D.W. : Ce n’est pas évident. Mais on peut arriver… J’ai une amie indienne que j’ai connue lorsque je suis allé là-bas pour la première fois. Elle apprenait le clavier et était très talentueuse. Nous l’avons accompagnée avec la fondation mais lorsqu’il a fallu qu’elle vienne poursuivre des études en Europe les choses se sont compliquées. Elle n’était pas d’une famille pauvre et la seule chose que ses parents envisageaient pour elle si elle ne devenait pas une épouse, c’était de devenir médecin ou avocate. Mais c’était son choix de devenir musicienne. Alors il y a eu un conseil de famille où ne siégeaient que les hommes. Pendant des heures ils ont tenté de la convaincre, lui disant qu’elle serait rejetée par les siens. Mais elle a tenu bon et s’est battue contre eux. Nous l’avons aidé à faire les bonnes démarches et elle a étudié à Glasgow puis à Londres. Aujourd’hui elle est internationalement reconnue et retourne parfois en Inde pour enseigner. Elle a montré le chemin…
Comment avez-vous traversé la crise sanitaire ?
D.W. : D’une certaine manière j’ai eu beaucoup de chance. Lorsque tout a été annulé à cause de la pandémie, je me suis dit qu’il y avait une possibilité de changement total pendant quelques mois. Mes parents ont une ferme complétement perdue dans les collines du pays de Galles, un endroit naturellement isolé. Certains membres de ma famille y vivaient et j’ai décidé d’aller faire une retraite complète dans la nature, m’occuper des animaux, cultiver les légumes, admirer les paysages, courir, nager, faire de la photo ; une coupure totale, en fait. Et ce fut très inspirant et réparateur. Puis, petit à petit, la vie professionnelle a repris le dessus… Et j’en ai profité pour améliorer mon italien et quitter le Royaume-Uni, les quarantaines, le Brexit… Je me suis installé à Cologne, presque au centre de l’Europe.
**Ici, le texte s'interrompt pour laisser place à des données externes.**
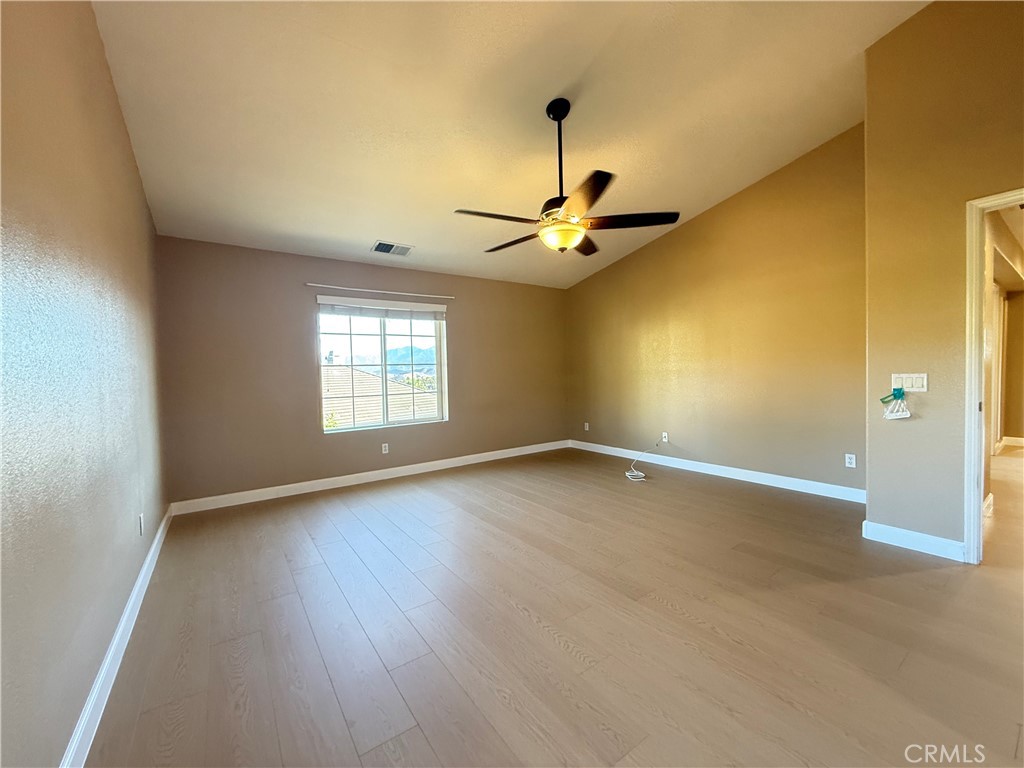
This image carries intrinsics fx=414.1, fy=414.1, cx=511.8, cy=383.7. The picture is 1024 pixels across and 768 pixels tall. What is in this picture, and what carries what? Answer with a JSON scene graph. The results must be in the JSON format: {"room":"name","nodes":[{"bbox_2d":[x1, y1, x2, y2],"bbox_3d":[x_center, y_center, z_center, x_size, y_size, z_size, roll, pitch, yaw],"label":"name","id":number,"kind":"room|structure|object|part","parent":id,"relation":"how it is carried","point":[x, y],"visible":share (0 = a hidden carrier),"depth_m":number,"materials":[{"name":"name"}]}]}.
{"room":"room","nodes":[
{"label":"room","id":0,"kind":"room"},
{"bbox_2d":[0,0,167,767],"bbox_3d":[-1.529,-0.352,1.304,0.154,3.190,5.453,-2,2,-36],"label":"left wall","id":1,"kind":"structure","parent":0,"point":[119,117],"depth_m":1.37,"materials":[{"name":"paint"}]},
{"bbox_2d":[60,506,172,767],"bbox_3d":[-1.525,1.139,1.539,0.017,0.109,5.220,-2,2,-36],"label":"baseboard","id":2,"kind":"structure","parent":1,"relation":"attached to","point":[132,599],"depth_m":1.64,"materials":[{"name":"white paint"}]},
{"bbox_2d":[138,513,144,535],"bbox_3d":[-2.156,0.818,2.411,0.011,0.118,0.074,-2,2,-36],"label":"wall socket","id":3,"kind":"object","parent":1,"relation":"attached to","point":[140,521],"visible":0.97,"depth_m":2.39,"materials":[{"name":"white"}]},
{"bbox_2d":[156,236,567,508],"bbox_3d":[-1.113,-0.167,5.165,4.993,2.486,0.165,-2,2,-36],"label":"back wall","id":4,"kind":"structure","parent":0,"point":[302,362],"depth_m":4.26,"materials":[{"name":"paint"}]},
{"bbox_2d":[168,439,571,515],"bbox_3d":[-1.052,1.023,5.101,4.758,0.106,0.015,-2,2,-36],"label":"baseboard","id":5,"kind":"structure","parent":4,"relation":"attached to","point":[376,472],"depth_m":4.51,"materials":[{"name":"white paint"}]},
{"bbox_2d":[306,283,454,299],"bbox_3d":[-1.438,-1.057,4.772,1.665,0.036,0.059,-2,2,-36],"label":"curtain rod","id":6,"kind":"object","parent":4,"relation":"attached to","point":[427,295],"visible":0.99,"depth_m":4.67,"materials":[{"name":"white metal"}]},
{"bbox_2d":[315,297,447,432],"bbox_3d":[-1.504,-0.218,4.934,1.500,1.469,0.118,-2,2,-36],"label":"window","id":7,"kind":"structure","parent":4,"relation":"in","point":[382,338],"depth_m":4.93,"materials":[{"name":"glass"}]},
{"bbox_2d":[315,295,447,320],"bbox_3d":[-1.451,-0.871,4.807,1.447,0.173,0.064,-2,2,-36],"label":"window blind","id":8,"kind":"object","parent":7,"relation":"attached to","point":[435,308],"visible":0.99,"depth_m":4.73,"materials":[{"name":"white"}]},
{"bbox_2d":[381,443,388,454],"bbox_3d":[-1.474,0.749,4.806,0.071,0.115,0.009,-2,2,-36],"label":"wall socket","id":9,"kind":"object","parent":4,"relation":"attached to","point":[386,448],"visible":0.99,"depth_m":4.80,"materials":[{"name":"white plastic"}]},
{"bbox_2d":[87,0,931,290],"bbox_3d":[0.424,-1.924,2.703,5.056,0.182,6.114,-2,2,-36],"label":"ceiling","id":10,"kind":"structure","parent":0,"point":[363,237],"depth_m":2.71,"materials":[{"name":"white paint"}]},
{"bbox_2d":[371,240,413,256],"bbox_3d":[-1.263,-1.426,4.369,0.383,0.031,0.242,-2,2,-36],"label":"ceiling vent","id":11,"kind":"object","parent":10,"relation":"attached to","point":[389,246],"visible":0.99,"depth_m":4.36,"materials":[{"name":"metal"}]},
{"bbox_2d":[454,98,679,255],"bbox_3d":[0.305,-1.358,2.745,1.360,0.992,1.343,0,2,19],"label":"ceiling fan","id":12,"kind":"object","parent":10,"relation":"hanging from","point":[594,201],"visible":0.99,"depth_m":2.64,"materials":[{"name":"black metal"}]},
{"bbox_3d":[-0.104,-1.003,2.530,0.551,0.042,0.282,-2,2,-36],"label":"blade","id":13,"kind":"part","parent":12,"relation":"part of","materials":[{"name":"brown wood"}]},
{"bbox_3d":[0.026,-1.015,2.979,0.282,0.043,0.631,-2,2,-36],"label":"blade","id":14,"kind":"part","parent":12,"relation":"part of","materials":[{"name":"brown wood"}]},
{"bbox_3d":[0.317,-1.466,2.765,0.157,0.871,0.162,-2,2,-36],"label":"downrod","id":15,"kind":"part","parent":12,"relation":"part of","materials":[{"name":"black metal"}]},
{"bbox_3d":[0.512,-1.056,3.117,0.289,0.045,0.587,0,2,19],"label":"blade","id":16,"kind":"part","parent":12,"relation":"part of","materials":[{"name":"brown wood"}]},
{"bbox_3d":[0.376,-1.018,2.315,0.405,0.038,0.515,-2,2,-36],"label":"blade","id":17,"kind":"part","parent":12,"relation":"part of","materials":[{"name":"brown wood"}]},
{"bbox_3d":[0.745,-1.052,2.694,0.490,0.041,0.423,-2,2,-36],"label":"blade","id":18,"kind":"part","parent":12,"relation":"part of","materials":[{"name":"brown wood"}]},
{"bbox_2d":[80,444,1023,767],"bbox_3d":[1.943,1.126,3.258,7.623,0.105,6.963,-2,2,-36],"label":"floor","id":19,"kind":"structure","parent":0,"point":[283,562],"depth_m":1.91,"materials":[{"name":"brown wood"}]},
{"bbox_2d":[624,441,661,479],"bbox_3d":[1.553,0.865,4.915,0.378,0.333,0.606,0,2,19],"label":"cable","id":20,"kind":"object","parent":19,"relation":"on","point":[628,474],"visible":0.99,"depth_m":4.74,"materials":[{"name":"white plastic"}]},
{"bbox_2d":[564,125,865,496],"bbox_3d":[2.010,-0.679,4.966,0.150,3.365,4.103,-2,2,-36],"label":"right wall","id":21,"kind":"structure","parent":0,"point":[734,452],"depth_m":4.30,"materials":[{"name":"paint"}]},
{"bbox_2d":[583,422,589,431],"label":"wall socket","id":22,"kind":"object","parent":21,"relation":"attached to","point":[586,427],"visible":0.99,"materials":[{"name":"white plastic"}]},
{"bbox_2d":[661,431,668,442],"bbox_3d":[1.886,0.657,5.112,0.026,0.119,0.072,-2,2,-36],"label":"wall socket","id":23,"kind":"object","parent":21,"relation":"attached to","point":[664,439],"visible":0.9,"depth_m":5.11,"materials":[{"name":"white plastic"}]},
{"bbox_2d":[568,439,863,503],"bbox_3d":[2.046,0.950,4.896,0.015,0.108,3.909,-2,2,-36],"label":"baseboard","id":24,"kind":"structure","parent":21,"relation":"attached to","point":[683,467],"depth_m":4.38,"materials":[{"name":"white paint"}]},
{"bbox_2d":[844,453,856,467],"bbox_3d":[2.996,0.680,3.668,0.010,0.119,0.075,-2,2,-36],"label":"wall socket","id":25,"kind":"object","parent":21,"relation":"attached to","point":[849,465],"visible":0.98,"depth_m":3.67,"materials":[{"name":"white plastic"}]},
{"bbox_2d":[862,0,1023,564],"bbox_3d":[3.131,-0.726,1.912,0.136,3.608,2.402,-2,2,-36],"label":"right wall","id":26,"kind":"structure","parent":0,"point":[872,500],"depth_m":2.58,"materials":[{"name":"beige paint"}]},
{"bbox_2d":[891,373,927,392],"bbox_3d":[2.589,-0.008,2.700,0.016,0.114,0.171,-2,2,-36],"label":"light switch","id":27,"kind":"object","parent":26,"relation":"attached to","point":[910,384],"visible":0.92,"depth_m":2.70,"materials":[{"name":"white plastic"}]},
{"bbox_2d":[878,388,911,419],"bbox_3d":[2.511,0.129,2.724,0.112,0.200,0.146,-2,2,-36],"label":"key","id":28,"kind":"object","parent":27,"relation":"hanging from","point":[906,414],"visible":0.98,"depth_m":2.71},
{"bbox_2d":[862,520,966,562],"bbox_3d":[2.606,1.014,2.682,0.016,0.108,0.502,-2,2,-36],"label":"baseboard","id":29,"kind":"structure","parent":26,"relation":"attached to","point":[876,525],"depth_m":2.67,"materials":[{"name":"white paint"}]},
{"bbox_2d":[963,187,1023,566],"bbox_3d":[2.914,0.030,2.138,0.177,2.105,0.883,-2,2,-36],"label":"door frame","id":30,"kind":"structure","parent":26,"relation":"in","point":[969,287],"depth_m":2.40,"materials":[{"name":"white paint"}]},
{"bbox_2d":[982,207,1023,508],"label":"hallway wall","id":31,"kind":"structure","parent":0,"point":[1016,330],"depth_m":4.58,"materials":[{"name":"beige paint"}]},
{"bbox_2d":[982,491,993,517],"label":"hallway baseboard","id":32,"kind":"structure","parent":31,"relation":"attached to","point":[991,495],"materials":[{"name":"white paint"}]},
{"bbox_2d":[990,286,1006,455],"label":"hallway door","id":33,"kind":"structure","parent":31,"relation":"in","point":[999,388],"depth_m":5.20,"materials":[{"name":"white"}]},
{"bbox_2d":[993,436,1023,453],"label":"hallway baseboard","id":34,"kind":"structure","parent":31,"relation":"attached to","point":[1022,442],"depth_m":5.66,"materials":[{"name":"white paint"}]},
{"label":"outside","id":35,"kind":"structure","parent":0,"visible":0},
{"bbox_2d":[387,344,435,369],"label":"mountain","id":36,"kind":"structure","parent":35,"point":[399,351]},
{"label":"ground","id":37,"kind":"structure","parent":35,"visible":0},
{"bbox_2d":[322,364,437,426],"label":"neighboring roof","id":38,"kind":"structure","parent":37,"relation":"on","point":[361,375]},
{"bbox_2d":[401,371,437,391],"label":"tree","id":39,"kind":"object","parent":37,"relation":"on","point":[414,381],"visible":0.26,"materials":[{"name":"green plant"}]}
]}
Votre contrat est d’une durée de trois ans, mais l’année dernière fut particulière. Allez-vous rester directeur musical de l’OJM une année de plus ?
D.W. : L’année dernière aurait dû être effectivement la première. Mais le travail fut numérique. Alors cette année c’est officiellement le début. Il me reste donc deux ans, jusqu’en 2023, puis nous avons signé pour un contrat supplémentaire de trois ans. Pour cette année, nous aurions dû compter 90 musiciens, mais nous n’en avons que 44 du fait que des frontières sont encore fermées. Nous avons donc établi un programme axé sur l’orchestre de chambre.
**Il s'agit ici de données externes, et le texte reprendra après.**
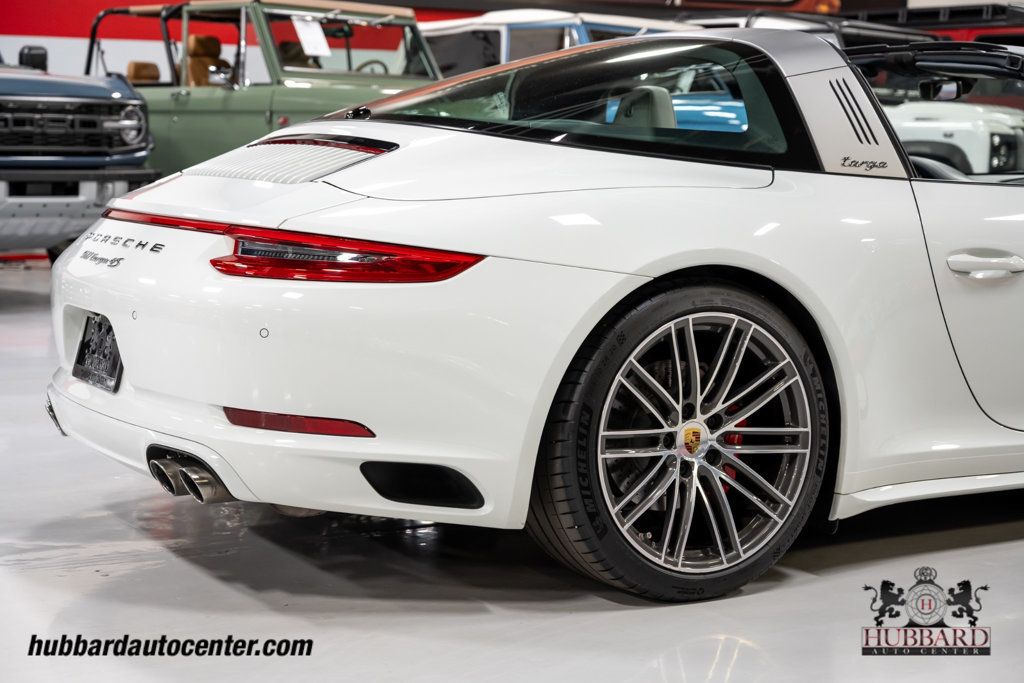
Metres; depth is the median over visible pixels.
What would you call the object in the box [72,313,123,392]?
license plate
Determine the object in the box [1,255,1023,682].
floor
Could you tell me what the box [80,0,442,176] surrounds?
green car
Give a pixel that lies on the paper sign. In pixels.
(305, 40)
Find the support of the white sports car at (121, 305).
on the floor
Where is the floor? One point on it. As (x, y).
(199, 576)
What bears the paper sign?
attached to the green car at (339, 94)
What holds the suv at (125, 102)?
on the floor
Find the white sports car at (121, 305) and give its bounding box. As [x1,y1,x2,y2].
[49,22,1022,601]
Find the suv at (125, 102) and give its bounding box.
[0,52,156,255]
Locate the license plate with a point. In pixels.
(83, 343)
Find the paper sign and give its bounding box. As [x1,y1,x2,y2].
[291,15,332,56]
Est-ce à dire que les sessions de l’OJM pourraient s’ouvrir à deux orchestres, un symphonique et un de chambre dans les années à venir ?
D.W. : (Souriant) C’est une excellente idée et ce serait fabuleux car ce sont des façons très différentes de travailler. On ne sait jamais…
Propos recueillis par Michel Egéa, le 16 juillet 2021
(1) Duncan Ward est une personnalité investie dans la lutte contre les inégalités et a cofondé la WAM Foundation, qui envoie chaque année de jeunes musiciens britanniques enseigner la musique classique occidentale dans des écoles indiennes avec l'envie de créer des vocations. Il est également engagé auprès de l’association sud-africaine MIAGI (Music Is A Great Investment) pour laquelle il dirige une série de concerts pour fêter le centenaire de la naissance de Nelson Mandela en 2018.
(2) www.streetwiseopera.org/
L’Orchestre des Jeunes de la Méditerranée se produira le 21 juillet à 20 heures au Grand Théâtre de Provence. Au programme : Hannah Kendall, Tuxedo Vasco 'de' Gama ; Ravel, Le Tombeau de Couperin ; Berio : Folk Songs (avec Anna Stephany, mezzo) ; Farrenc, Symphonie n°3 en sol mineur, op. 36.
Le programme sera repris à Montpellier au Festival Radio France Occitanie Montpellier le 22 juillet à 20h et à Mougins le 23 juillet à 21h.